Hormuzd described his personal odyssey in a memoir that he published the following year and did not prevent him from receiving harsh criticism in the press towards his ineffectiveness, but both the crown and the government defended his management and he was even compensated in cash for queen victoria.
It was the end of a stage whose culmination can be considered his marriage to an English opera singer named Anne Eliza Price, with whom he had two daughters, Theresa (1871) and Annie Ferida (1878). We speak of a new period because it seems that that Abyssinian failure made him see what his true vocation was:although he continued to collaborate with the government sporadically, he resumed his work as an archaeologist.
A good example of this complementarity were the four expeditions he carried out for the British Museum between 1877 and 1882, during the first of which he had to travel to Anatolia and Armenia to prepare a report on the impact of the Russo-Turkish War on the Greek and Armenian Christian communities. Something that he combined with excavations in Mesopotamia, where he made remarkable discoveries:in Nimrud, the temple of Ashurnasirpal II; at Nineveh, Ashurbanipal's cylinder; in Balawat, the gigantic bronze doors with bas-reliefs from the reigns of Ashurnasirpal II and Shalmaneser II; in Borsippa, the palace of Nebuchadnezzar II.
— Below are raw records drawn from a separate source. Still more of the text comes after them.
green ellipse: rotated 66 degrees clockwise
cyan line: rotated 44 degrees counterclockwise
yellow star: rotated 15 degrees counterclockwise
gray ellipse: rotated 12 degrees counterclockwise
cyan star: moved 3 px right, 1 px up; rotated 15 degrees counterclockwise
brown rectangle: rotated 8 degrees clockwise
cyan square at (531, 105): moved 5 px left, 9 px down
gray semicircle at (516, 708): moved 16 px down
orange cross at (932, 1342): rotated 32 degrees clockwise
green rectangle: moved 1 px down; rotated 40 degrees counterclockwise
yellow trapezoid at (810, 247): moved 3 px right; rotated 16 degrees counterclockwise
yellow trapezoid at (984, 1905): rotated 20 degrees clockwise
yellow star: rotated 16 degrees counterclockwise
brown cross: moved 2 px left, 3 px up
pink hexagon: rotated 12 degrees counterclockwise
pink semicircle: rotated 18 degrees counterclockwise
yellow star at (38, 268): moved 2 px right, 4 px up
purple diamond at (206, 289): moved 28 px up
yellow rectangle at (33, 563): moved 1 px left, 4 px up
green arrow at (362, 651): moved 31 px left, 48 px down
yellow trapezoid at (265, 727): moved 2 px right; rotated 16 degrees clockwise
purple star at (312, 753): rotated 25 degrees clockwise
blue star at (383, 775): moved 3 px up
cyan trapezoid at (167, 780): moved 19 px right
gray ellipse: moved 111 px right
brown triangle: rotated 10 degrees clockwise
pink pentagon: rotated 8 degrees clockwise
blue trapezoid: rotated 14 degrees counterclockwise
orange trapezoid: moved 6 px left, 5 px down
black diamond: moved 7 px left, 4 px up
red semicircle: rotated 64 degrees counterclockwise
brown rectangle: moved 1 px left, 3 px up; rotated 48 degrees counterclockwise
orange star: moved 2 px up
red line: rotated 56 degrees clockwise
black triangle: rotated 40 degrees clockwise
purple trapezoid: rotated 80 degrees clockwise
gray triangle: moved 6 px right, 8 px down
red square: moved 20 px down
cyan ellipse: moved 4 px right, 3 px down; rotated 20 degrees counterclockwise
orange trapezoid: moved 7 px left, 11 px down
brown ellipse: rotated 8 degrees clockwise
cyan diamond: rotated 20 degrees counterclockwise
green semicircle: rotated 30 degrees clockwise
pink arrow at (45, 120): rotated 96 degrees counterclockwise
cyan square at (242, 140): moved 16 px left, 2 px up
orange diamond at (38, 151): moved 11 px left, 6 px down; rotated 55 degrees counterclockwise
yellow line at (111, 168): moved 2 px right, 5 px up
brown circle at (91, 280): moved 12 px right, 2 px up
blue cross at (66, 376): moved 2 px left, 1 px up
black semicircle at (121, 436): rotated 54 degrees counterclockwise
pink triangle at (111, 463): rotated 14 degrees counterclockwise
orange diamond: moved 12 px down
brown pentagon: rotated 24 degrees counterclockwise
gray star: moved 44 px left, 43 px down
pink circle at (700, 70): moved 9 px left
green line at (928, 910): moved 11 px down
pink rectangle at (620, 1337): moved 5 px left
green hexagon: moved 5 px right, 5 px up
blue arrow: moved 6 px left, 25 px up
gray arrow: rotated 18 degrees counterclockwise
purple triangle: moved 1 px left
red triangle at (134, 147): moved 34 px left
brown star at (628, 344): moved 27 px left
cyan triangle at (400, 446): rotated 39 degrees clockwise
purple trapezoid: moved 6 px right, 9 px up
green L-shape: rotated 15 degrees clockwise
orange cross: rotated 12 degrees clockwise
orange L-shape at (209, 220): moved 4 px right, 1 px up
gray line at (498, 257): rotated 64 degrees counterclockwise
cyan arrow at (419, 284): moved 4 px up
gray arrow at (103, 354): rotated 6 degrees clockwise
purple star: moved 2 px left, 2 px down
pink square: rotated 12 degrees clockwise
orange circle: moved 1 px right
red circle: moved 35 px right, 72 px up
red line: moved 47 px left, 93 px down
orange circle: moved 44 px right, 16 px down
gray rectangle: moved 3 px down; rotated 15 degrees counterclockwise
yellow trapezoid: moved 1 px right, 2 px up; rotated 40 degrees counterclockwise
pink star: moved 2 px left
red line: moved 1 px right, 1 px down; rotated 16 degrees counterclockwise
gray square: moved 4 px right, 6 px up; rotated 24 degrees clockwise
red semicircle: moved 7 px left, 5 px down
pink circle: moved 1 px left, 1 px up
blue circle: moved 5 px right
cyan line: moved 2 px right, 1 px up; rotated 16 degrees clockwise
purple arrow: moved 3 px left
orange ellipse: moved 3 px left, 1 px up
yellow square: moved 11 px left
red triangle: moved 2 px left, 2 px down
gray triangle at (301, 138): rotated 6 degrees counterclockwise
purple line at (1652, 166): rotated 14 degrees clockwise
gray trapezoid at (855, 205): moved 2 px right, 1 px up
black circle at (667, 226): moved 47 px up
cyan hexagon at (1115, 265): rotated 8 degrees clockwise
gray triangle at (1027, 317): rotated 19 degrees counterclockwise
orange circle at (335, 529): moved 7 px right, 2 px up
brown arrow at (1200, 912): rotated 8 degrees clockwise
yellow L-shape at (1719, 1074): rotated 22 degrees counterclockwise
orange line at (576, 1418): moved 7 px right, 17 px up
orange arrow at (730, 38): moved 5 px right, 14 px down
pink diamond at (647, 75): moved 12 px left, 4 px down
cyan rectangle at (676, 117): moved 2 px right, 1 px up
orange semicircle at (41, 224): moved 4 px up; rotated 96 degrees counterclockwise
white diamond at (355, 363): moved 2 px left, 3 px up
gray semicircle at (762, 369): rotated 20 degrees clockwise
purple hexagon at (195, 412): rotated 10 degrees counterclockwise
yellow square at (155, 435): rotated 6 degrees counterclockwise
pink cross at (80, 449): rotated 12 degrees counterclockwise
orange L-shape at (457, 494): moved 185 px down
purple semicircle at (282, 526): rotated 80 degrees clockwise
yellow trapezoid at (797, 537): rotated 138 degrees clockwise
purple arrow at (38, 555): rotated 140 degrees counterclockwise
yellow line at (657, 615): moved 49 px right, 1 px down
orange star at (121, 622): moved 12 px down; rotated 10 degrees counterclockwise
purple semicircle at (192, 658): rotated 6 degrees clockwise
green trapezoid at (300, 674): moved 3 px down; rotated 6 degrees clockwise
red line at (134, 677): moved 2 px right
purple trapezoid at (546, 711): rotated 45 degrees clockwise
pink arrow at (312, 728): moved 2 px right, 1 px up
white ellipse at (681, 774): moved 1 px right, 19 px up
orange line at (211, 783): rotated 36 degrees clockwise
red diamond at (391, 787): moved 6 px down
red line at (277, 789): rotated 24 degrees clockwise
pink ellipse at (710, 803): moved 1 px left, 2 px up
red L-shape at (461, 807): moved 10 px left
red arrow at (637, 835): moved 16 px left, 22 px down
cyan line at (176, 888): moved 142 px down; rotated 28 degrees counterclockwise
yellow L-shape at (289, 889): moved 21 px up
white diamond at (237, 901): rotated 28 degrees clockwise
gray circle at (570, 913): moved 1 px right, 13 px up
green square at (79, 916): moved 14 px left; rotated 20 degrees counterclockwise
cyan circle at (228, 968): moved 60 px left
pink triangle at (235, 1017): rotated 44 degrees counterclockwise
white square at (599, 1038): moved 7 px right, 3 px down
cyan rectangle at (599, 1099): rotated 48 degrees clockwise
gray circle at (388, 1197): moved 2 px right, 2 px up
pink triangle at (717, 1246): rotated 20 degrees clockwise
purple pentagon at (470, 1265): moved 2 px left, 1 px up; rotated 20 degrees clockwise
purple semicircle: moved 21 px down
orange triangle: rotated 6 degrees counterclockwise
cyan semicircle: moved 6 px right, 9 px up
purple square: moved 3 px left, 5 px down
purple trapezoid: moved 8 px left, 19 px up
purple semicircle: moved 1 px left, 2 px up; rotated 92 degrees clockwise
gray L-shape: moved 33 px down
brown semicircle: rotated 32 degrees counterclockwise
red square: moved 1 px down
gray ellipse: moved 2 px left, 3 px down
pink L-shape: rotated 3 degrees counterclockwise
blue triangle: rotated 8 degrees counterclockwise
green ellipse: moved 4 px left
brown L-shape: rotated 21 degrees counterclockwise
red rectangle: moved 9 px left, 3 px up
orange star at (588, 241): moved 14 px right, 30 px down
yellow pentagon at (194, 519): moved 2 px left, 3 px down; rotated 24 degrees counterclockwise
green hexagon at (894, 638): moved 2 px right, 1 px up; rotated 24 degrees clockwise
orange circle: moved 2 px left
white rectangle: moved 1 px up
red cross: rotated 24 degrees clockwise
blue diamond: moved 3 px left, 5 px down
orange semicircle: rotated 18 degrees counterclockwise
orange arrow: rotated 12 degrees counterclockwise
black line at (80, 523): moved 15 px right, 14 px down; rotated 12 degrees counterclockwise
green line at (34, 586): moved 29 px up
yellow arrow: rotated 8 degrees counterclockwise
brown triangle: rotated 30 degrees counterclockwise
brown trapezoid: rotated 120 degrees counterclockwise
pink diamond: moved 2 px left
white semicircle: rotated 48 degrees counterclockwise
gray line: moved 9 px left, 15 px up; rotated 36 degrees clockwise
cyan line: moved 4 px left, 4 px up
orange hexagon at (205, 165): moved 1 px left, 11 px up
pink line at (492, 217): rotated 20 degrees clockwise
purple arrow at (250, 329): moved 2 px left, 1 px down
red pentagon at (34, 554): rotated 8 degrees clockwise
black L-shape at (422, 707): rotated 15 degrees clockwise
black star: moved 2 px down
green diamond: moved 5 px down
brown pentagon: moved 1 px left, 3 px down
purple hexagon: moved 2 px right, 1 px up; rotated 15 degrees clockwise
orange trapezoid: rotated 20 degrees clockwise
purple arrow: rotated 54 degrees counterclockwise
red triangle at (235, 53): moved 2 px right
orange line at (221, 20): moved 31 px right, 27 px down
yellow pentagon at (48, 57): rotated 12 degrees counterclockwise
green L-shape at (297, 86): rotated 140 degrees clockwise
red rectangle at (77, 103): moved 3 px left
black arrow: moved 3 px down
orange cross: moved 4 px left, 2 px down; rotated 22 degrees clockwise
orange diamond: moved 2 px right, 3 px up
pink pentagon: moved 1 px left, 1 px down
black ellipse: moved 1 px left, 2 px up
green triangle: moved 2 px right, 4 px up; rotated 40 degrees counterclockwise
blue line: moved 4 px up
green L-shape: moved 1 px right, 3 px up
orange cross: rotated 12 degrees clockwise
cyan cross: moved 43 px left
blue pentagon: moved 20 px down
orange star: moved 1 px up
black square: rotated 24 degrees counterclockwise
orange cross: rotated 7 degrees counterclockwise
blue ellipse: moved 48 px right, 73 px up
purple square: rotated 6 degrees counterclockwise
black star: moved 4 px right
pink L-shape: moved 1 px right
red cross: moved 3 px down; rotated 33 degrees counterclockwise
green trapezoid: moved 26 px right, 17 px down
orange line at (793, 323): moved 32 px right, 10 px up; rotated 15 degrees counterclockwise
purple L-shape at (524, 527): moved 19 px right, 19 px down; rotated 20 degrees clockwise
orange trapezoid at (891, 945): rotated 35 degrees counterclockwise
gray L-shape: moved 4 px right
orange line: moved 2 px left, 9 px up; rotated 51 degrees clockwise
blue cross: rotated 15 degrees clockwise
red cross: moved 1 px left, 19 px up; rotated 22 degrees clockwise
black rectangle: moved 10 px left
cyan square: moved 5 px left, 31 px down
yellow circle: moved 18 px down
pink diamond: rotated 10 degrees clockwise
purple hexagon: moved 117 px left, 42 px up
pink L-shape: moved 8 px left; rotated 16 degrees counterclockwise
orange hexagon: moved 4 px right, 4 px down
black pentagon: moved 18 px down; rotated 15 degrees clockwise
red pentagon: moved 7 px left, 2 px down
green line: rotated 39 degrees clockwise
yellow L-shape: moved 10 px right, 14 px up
In Babylon he also had notable successes, such as locating the location of the famous Hanging Gardens of Semiramis or finding the cylinder of Cyrus II while working on the temple of Marduk. And in Sippar he found the solar temple, inside which the cylinder of Nabonidus and the stele of Nabu-apla-iddina were buried, together with some fifty thousand tablets with cuneiform writing.
A good part of these pieces were transferred to the British Museum thanks to the fact that its former boss, Layard, was an ambassador in Constantinople and negotiated it with the Ottoman sultan, under whose authority those territories were.
The arrival in England of that string of archaeological treasures gave Hormuzd international prestige, entering the aforementioned Royal Geographical Society and Society of Biblical Archaeology, as well as being awarded by the Accademia delle Scienze di Torino (Turin). However, his fame also generated the envy and cainisms typical of a discipline as little corporatist as archaeology.
Thus, the aforementioned Rawlinson claimed credit for a large part of the findings, arguing that when they were produced he was the British ambassador in Baghdad and was in charge of the excavations, attributing to Hormuzd a role of a mere operator on the ground.
Layard defended him publicly and forcefully, but he still had the most bitter moments of his life to live through. It was in 1893, having already published five books, when the Egyptologist and orientalist philologist Ernest Wallis Budge, curator of the Department of Egyptian and Assyrian Antiquities of the British Museum, accused him of using his relatives from the Near East to traffic in antiquities and send them to England. only minor pieces, even though they still form the basis of the museum's Assyrian collection today.
And it is that when Hormuzd had replaced Layard in 1851, archaeologists were already beginning to excavate more slowly and scientifically, while he did it the old way, less carefully.
In any case, despite the fact that when he learned of Budge's complaints he was already sixty-seven years old, he sued him in court and won, although the sentence was somewhat bittersweet because it was ambiguous. He should wait a little longer for the academic world to fully recognize him; yes, he could hardly enjoy it because he died in 1910. Today, however, he is remembered as the pioneer that he was; Ashurbanipal's cylinder is officially called the Rassam Cylinder and the British Museum itself preserves his personal effects, including some as curious as the chains from his dungeon in Abyssinia.